[[ Excerpt to read open ]]
Trump headwinds lash Florida GOP congressman
By MARC CAPUTO and MATT DIXON
In a tough season for the GOP, Republican Rep. Vern Buchanan this week will start running the first television ads of his reelection campaign, an earlier-than-usual move that underscores the challenges ahead for the six-term incumbent as Democrats target his seat.
The political headwinds, stirred by low approval ratings for President Donald Trump, have already struck Buchanan close to home. His son, James, lost a special election in a Republican-leaning state House seat that accounts for more than 21 percent of Florida’s 16th Congressional District represented by Buchanan.
The congressman’s initial cable TV ad spending is relatively small, $128,000, and is aimed at an eastern Hillsborough County section of his district that was added in 2015. The following year, Buchanan didn’t feel the need to advertise directly to these new voters and he comfortably won reelection.
But after recent Republican losses in bellwether contests in Pennsylvania, Alabama and South Florida, Buchanan is taking no chances in 2018.
[[ Excerpt to read closed ]]
→ Task 1: From the article above on Vern Buchanan's reelection campaign, reproduce the passage starting with "Trump headwinds lash" and going on through "represented by Buchanan.".
→ Task 2: In one to three sentences, explain why the article above on Vern Buchanan's reelection campaign says he is taking no chances in 2018.
→ Task 3: Extend the article above on Vern Buchanan's reelection campaign, picking up after its final sentence.
[[ Information shown open ]]
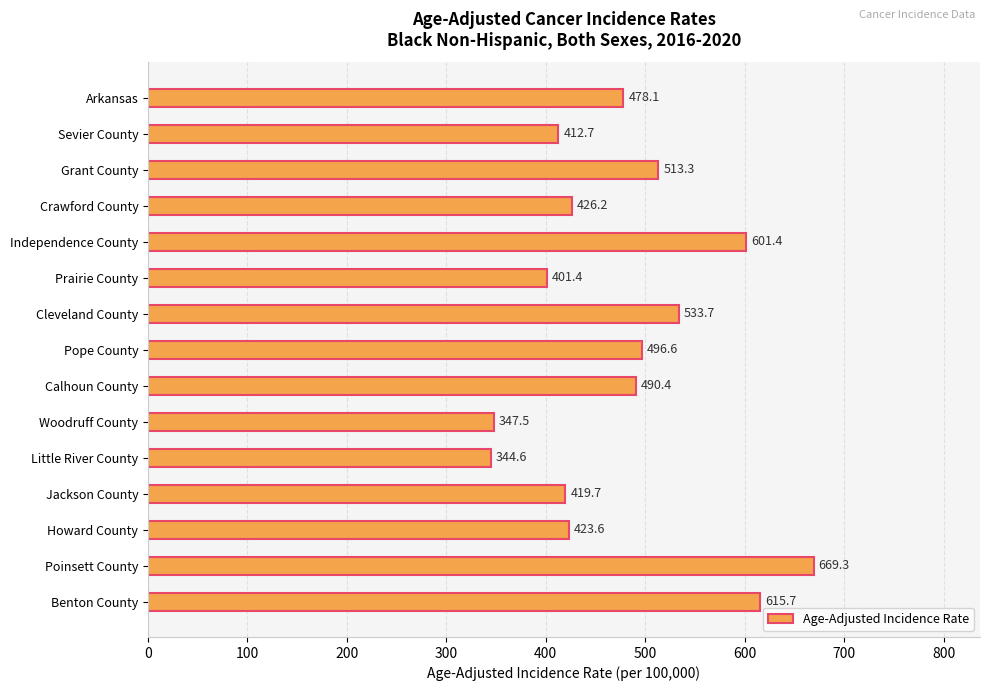

True or false: the data shows 490.4 at Calhoun County.

True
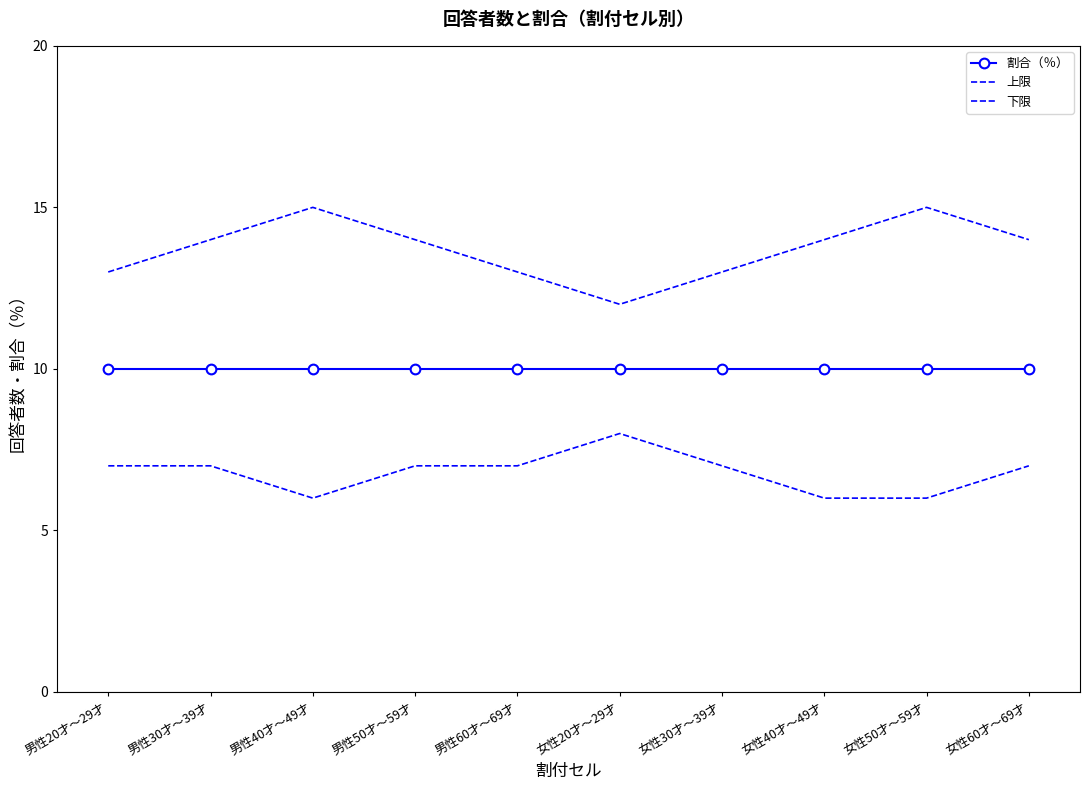

Reading left to right, transcribe all the data shown in this chart.

割合（％）: 10	10	10	10	10	10	10	10	10	10
上限: 13	14	15	14	13	12	13	14	15	14
下限: 7	7	6	7	7	8	7	6	6	7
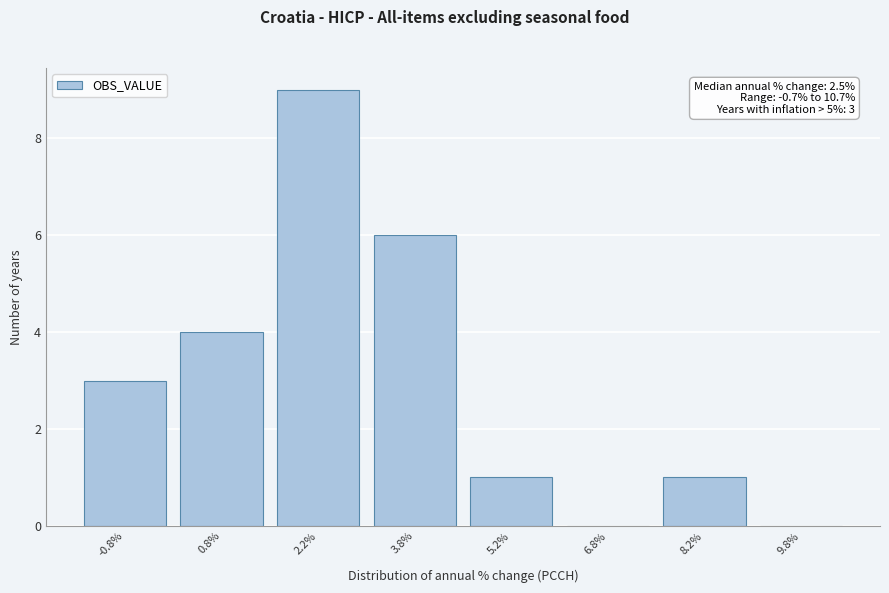

Over which range of the x-axis is the bar tallest?

1.5 to 3.0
[[ Information shown closed ]]
→ Task answer 1:
Trump headwinds lash Florida GOP congressman
By MARC CAPUTO and MATT DIXON
In a tough season for the GOP, Republican Rep. Vern Buchanan this week will start running the first television ads of his reelection campaign, an earlier-than-usual move that underscores the challenges ahead for the six-term incumbent as Democrats target his seat.
The political headwinds, stirred by low approval ratings for President Donald Trump, have already struck Buchanan close to home. His son, James, lost a special election in a Republican-leaning state House seat that accounts for more than 21 percent of Florida’s 16th Congressional District represented by Buchanan.

→ Task answer 2: Republicans recently lost bellwether contests in Pennsylvania, Alabama and South Florida, so Buchanan is taking no chances in 2018.

→ Task answer 3:
“Vern has a tremendous record of accomplishment to talk about and we’re eager to get to it,” said Max Goodman, a Buchanan spokesman.
The ad is a 60-second spot that focuses on Buchanan’s biography. A normal political ad is 30 seconds, but with few other campaigns on air this early, air time is much cheaper for longer ads that are generally used to frame a candidate’s background.
The Democratic Congressional Campaign Committee has included Buchanan’s seat on its list of districts it wants to flip. Buchanan, of Longboat Key, is being challenged by Democrat David Shapiro, a personal injury attorney from Siesta Key. Shapiro’s campaign quickly raised $250,000, a number that helped him quickly pass early viability tests from Republicans sizing him up.
But Buchanan has spent more than Shapiro has raised and the incumbent is still sitting on a mammoth $2.2 million war chest, in addition to his huge personal fortune. He is regularly ranked among Congress’ wealthiest members, a distinction that brought him extra scrutiny Monday from the Associated Press because of the windfall savings he’ll see under the new tax law he helped craft.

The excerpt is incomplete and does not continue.